Los momentos pirotécnicos de Eilish en el escenario se intercalan con momentos extraoficiales detrás de escena que muestran a la cantante abrazando a cachorros rescatados, haciendo calentamientos vocales y bromeando con su equipo. “Tú eres el arquitecto de este espectáculo”, le informa Cameron con reverencia a Eilish, en uno de los raros momentos halagadores en los que Hit Me Hard and Soft: The Tour in 3D se habría beneficiado de un poco de distancia de su tema. (El impacto de What Was I Made For? casi queda anulado por la repentina elección de seguir una entrevista con Eilish sobre la imagen corporal: la canción nunca ha sonado tanto como la de la banda sonora de Barbie).

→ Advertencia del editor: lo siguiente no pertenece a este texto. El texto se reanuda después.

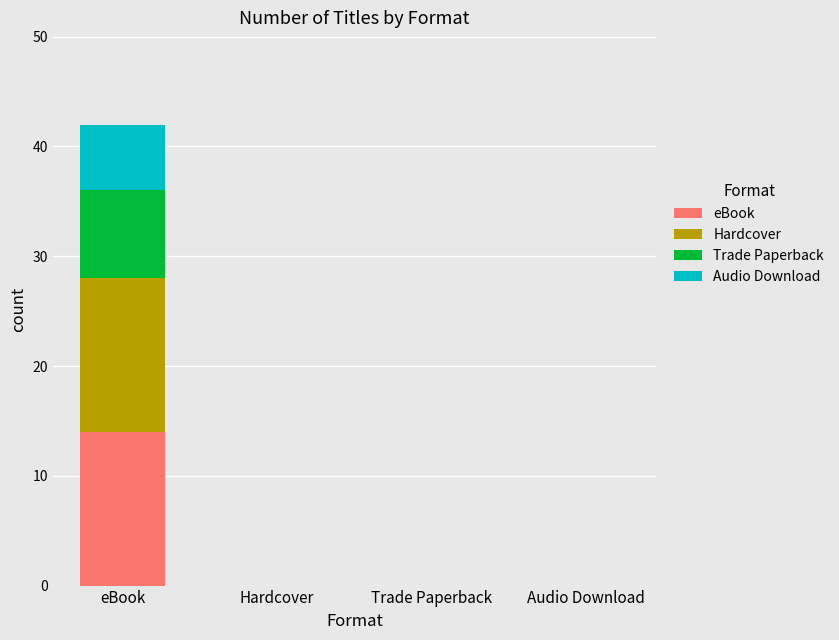

At which label does eBook reach its peak?

eBook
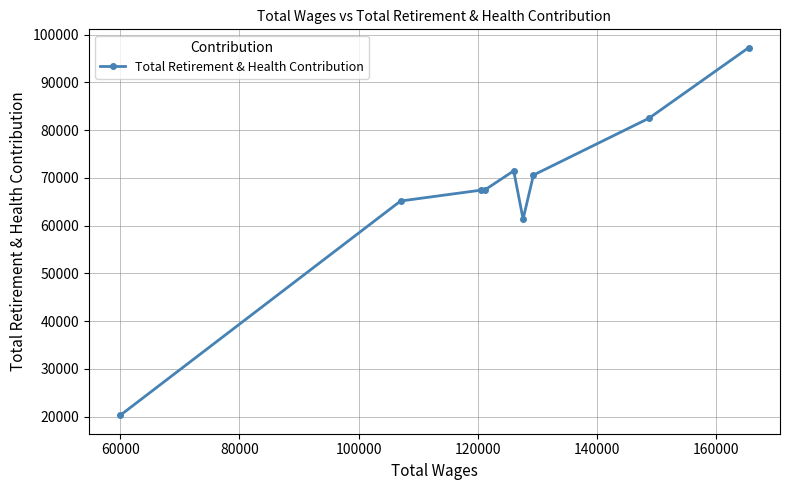

How many lines are shown in the chart?

1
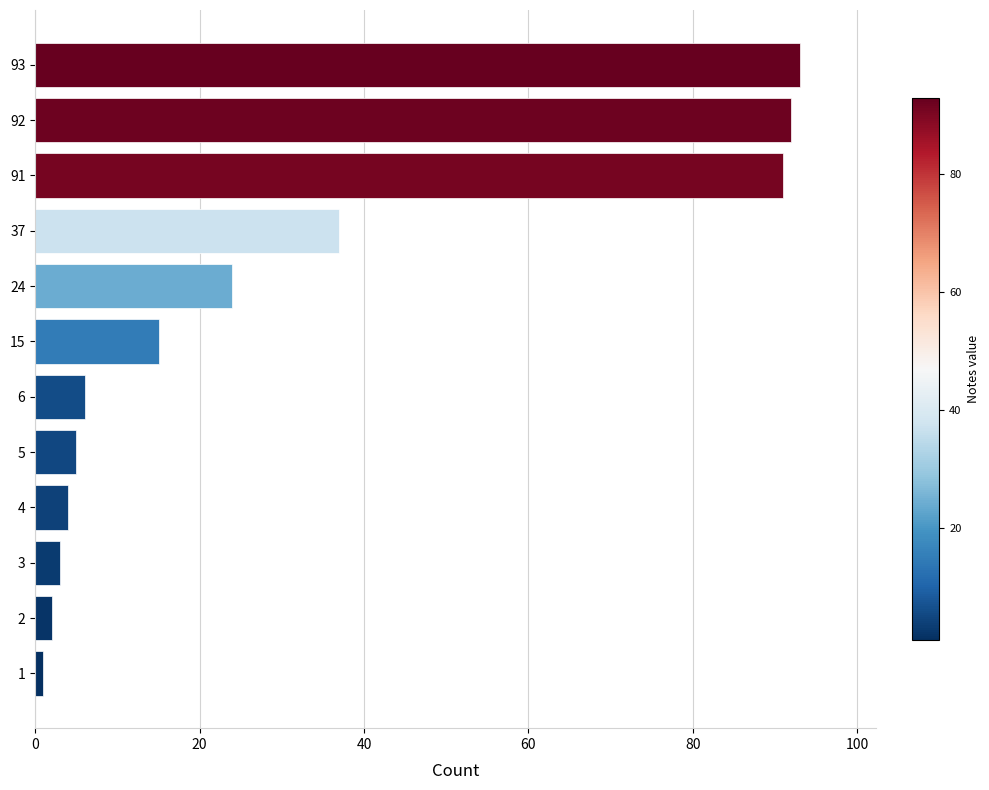

Is it true that the value at 6 is 6?

True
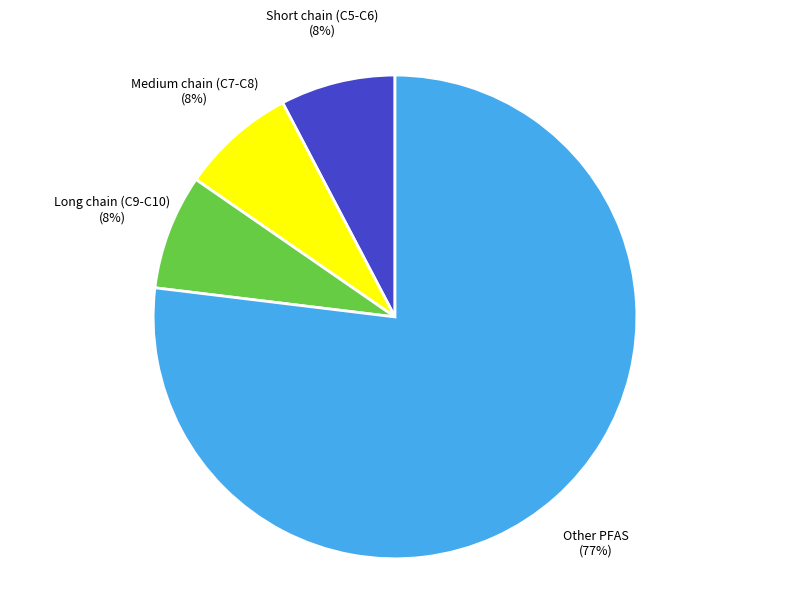

True or false: Medium chain (C7-C8) accounts for 8% of the total.

True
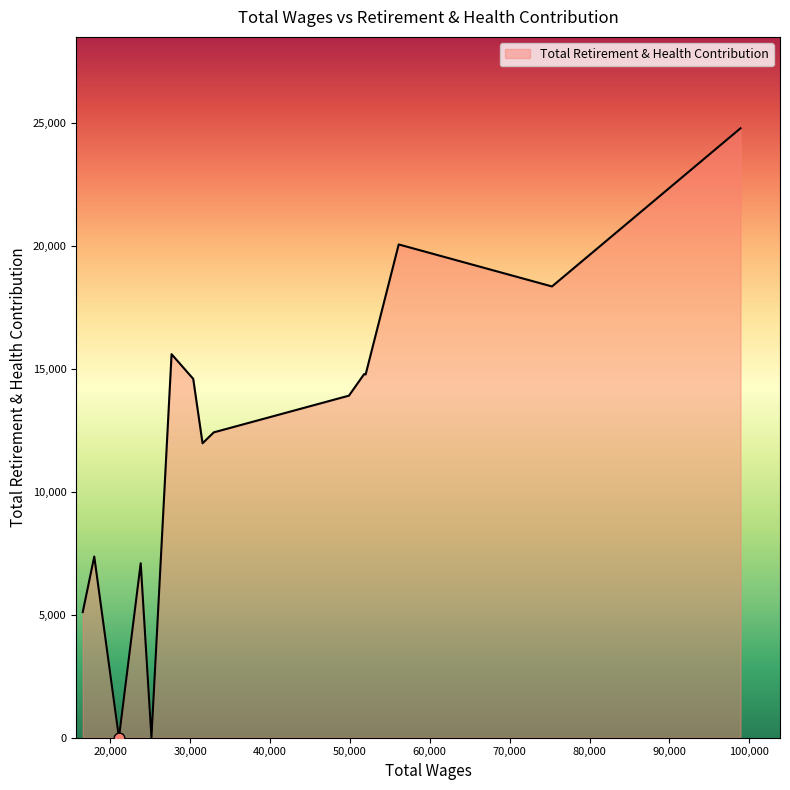

What is the difference between the maximum and minimum values?

24783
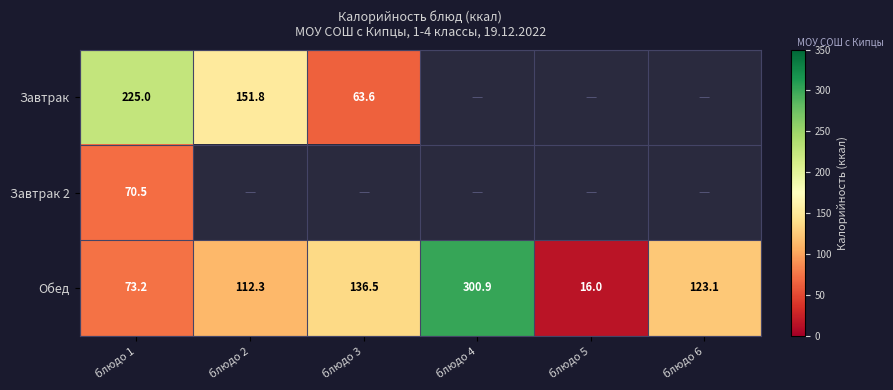

What is the maximum value shown in the chart?

300.9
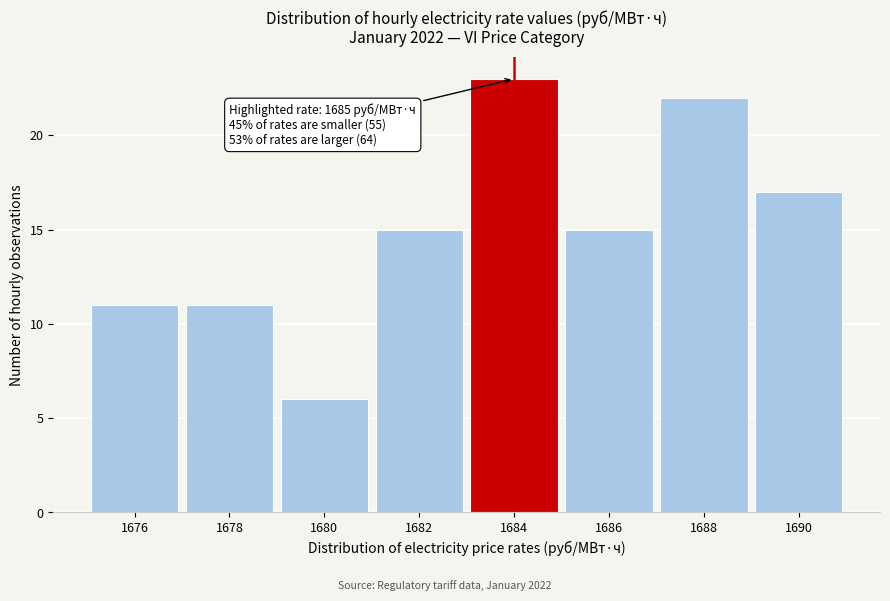

Reading right to left, extract all data points from this chart.

17	22	15	23	15	6	11	11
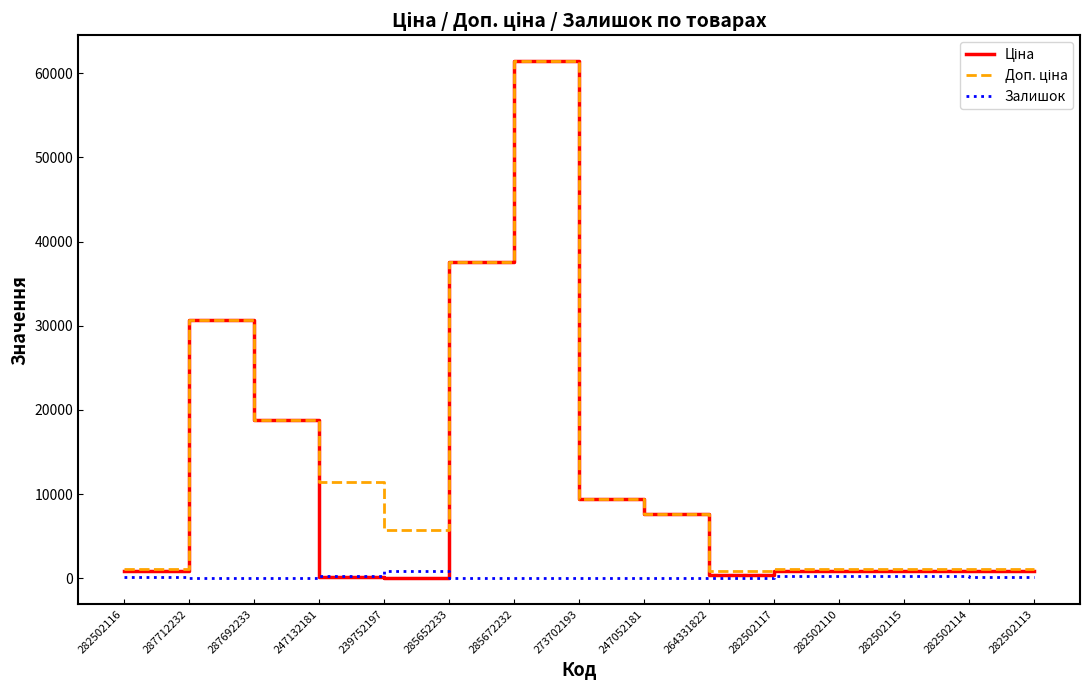

The value of Залишок at 282502116 is 125.0. True or false?

True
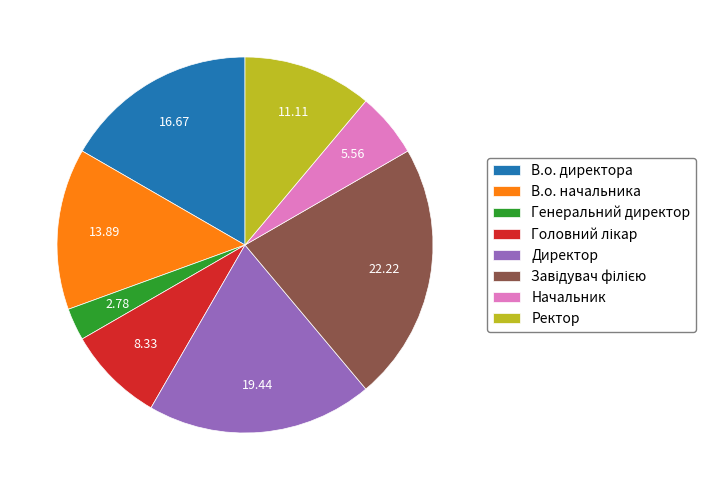

Is there any slice that represents more than half of the pie?

No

Cuando no sucede mucho en el escenario, la película se basa demasiado en tomas de fans cantando o, la mayoría de las veces, sacudidos por fuertes sollozos. Me encontré deseando que Cameron se asociara con un artista como Lady Gaga o Sabrina Carpenter, cuya extravagante construcción de mundos en giras recientes tuvo el impacto teatral necesario para merecer una dimensión adicional.
La música de Eilish resuena fuertemente entre el público, como una artista poco común que recibe elogios tanto de los adolescentes como de los guardianes de la industria (a los 24 años, tiene 10 premios Grammy). La película está intercalada con entrevistas y relatos sinceros de fanáticos sobre cómo la música de Eilish los ha guiado en tiempos difíciles o los ha ayudado a aceptar quiénes son. Cameron y Eilish no se centran en explorar por qué su particular combinación de descaro e introspección resonó tan profundamente en millones de personas. Habría sido una continuación fascinante del excepcional documental de RJ Cutler sobre Eilish en lugar de este llamativo experimento de estilo.